Von Roesler dismissed this as pure negativism. “And now what do you intend to do?” It was a statement more than a question, but Strauss chose to interpret it as a query.
“Well, one thing I don’t think we should do,” he said, “is to attempt any more kidnappings!”
“No?” von Roesler said sarcastically.
“I agree with Strauss,” Mathais suddenly said from his chair in the corner. He spoke in a firm, positive voice. Of the three of them, he seemed the least afraid of, or impressed by the bathrobed man behind the desk. “He was picked up twice, once in Rio and once here in São Paulo. The one in Rio can be explained; actually it helped us. But it will be very hard to explain the one in São Paulo.” He shrugged. “This Herr Busch is no fool. One day Strauss asks him for money and he refuses; the next day he is kidnapped. What do you imagine he is going to think?”
“I was against it from the beginning,” Strauss began, but Monica broke into me conversation.
“There is no point in repeating that stupid statement endlessly,” she said with irritation. “It was an idea and it didn’t work. Let’s not talk about it any more.”
“I just want to make sure that we don’t decide to try it again,” Strauss insisted stubbornly.
“Again I agree with Strauss,” Mathais said. “If there should be any more of these attempts, the only thing we will accomplish is to frighten him away from Brazil. He’ll simply leave.”

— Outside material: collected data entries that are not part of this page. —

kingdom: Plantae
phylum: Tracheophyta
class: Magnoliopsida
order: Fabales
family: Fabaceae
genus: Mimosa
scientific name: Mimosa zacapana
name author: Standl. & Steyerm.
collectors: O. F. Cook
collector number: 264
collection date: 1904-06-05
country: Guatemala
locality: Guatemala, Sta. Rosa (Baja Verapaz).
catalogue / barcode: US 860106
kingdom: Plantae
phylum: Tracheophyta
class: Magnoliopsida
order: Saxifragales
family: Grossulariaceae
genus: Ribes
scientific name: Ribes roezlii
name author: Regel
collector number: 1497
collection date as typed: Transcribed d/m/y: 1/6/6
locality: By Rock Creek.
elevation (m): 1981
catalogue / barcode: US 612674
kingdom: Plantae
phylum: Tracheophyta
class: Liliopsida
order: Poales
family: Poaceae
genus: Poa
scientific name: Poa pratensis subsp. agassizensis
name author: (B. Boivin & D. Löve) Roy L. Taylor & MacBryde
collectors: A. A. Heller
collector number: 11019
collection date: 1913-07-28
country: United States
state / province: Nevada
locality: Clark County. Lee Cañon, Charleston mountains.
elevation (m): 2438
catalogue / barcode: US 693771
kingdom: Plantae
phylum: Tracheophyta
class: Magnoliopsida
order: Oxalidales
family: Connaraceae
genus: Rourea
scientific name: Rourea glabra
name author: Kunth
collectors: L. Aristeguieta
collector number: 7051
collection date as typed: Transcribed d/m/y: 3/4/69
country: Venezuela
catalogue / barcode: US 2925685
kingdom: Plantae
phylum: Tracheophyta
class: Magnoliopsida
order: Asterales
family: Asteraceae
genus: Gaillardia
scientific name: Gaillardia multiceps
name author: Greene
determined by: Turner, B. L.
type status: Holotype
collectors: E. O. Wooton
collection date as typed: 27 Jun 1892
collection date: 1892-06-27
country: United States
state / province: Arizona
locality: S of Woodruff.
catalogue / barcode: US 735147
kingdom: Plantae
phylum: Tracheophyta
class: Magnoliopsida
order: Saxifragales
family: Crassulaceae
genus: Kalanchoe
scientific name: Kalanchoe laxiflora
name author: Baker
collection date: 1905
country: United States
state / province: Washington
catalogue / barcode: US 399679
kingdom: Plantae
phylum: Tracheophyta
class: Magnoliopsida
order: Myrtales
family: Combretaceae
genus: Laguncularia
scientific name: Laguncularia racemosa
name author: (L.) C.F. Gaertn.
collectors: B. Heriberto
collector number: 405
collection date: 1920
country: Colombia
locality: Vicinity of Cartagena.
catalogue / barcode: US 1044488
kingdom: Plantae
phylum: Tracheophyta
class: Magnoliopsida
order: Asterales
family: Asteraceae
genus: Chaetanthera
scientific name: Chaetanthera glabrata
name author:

“And leave the money?” von Roesler sneered.
“He brought the money in, right under our nose, and we don’t know how,” Mathais said boldly, looking von Roesler in the eye. “I’m sure he can take it out again, probably also under our nose, and we still won’t know how he managed.” His glance never wavered. “You all continue to think that Herr Busch is a fool. I know him, and I tell you that he is far from a fool.”